Unless the owner of the home appeals, the Rose Lambert-Hynes- Whitlow home could be demolished in early August.
We ask, why the sudden urgency to demolish homes? Yes, Refugio is growing, but such a valuable, visible piece of the city's history should receive every chance it can for restoration, rather than demolition. As the city grows, sites such as these will become valuable tourist hot spots, if managed correctly.
And after all, when have you seen a shiny new building in an advertisement to visit a historic town? What you typically see are classic structures tied to the history and culture of the place.
We've seen the effects of losing historic structures in Victoria, and several of what could have been beautiful structures for future generations to enjoy have gone beyond our reach.
We understand that it is expensive to renovate and maintain a historic home, but there are many options available to help with the cost. We ask that the property owner and city of Refugio get creative as they work to save this historic home.

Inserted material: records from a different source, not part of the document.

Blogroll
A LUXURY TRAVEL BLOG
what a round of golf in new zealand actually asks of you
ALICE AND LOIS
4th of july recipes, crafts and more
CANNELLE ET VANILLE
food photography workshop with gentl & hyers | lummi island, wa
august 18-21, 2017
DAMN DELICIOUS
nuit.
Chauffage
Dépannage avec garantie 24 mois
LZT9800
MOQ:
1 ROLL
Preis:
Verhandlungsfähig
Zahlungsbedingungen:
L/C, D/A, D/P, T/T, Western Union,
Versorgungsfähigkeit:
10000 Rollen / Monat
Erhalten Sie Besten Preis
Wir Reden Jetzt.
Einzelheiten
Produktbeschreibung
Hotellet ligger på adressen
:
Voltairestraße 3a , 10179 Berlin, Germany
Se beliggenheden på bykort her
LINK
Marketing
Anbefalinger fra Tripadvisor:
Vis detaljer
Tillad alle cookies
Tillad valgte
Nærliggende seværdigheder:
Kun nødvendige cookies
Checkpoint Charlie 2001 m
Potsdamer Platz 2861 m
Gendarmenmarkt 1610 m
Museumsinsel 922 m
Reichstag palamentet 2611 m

There are grants and tax credits available to those working to restore a historic site on both the state and federal level.
There is also the possibility of selling or even giving the home to a private buyer who would be willing to do the restoration work on their own.
But whatever the method, we strongly urge the city of Refugio and the owner of the Rose Lambert-Hynes-Whitlow home to find a way to preserve this treasure.
After all, heritage is like the soul of a city.
This editorial reflects the views of the Victoria Advocate's editorial board.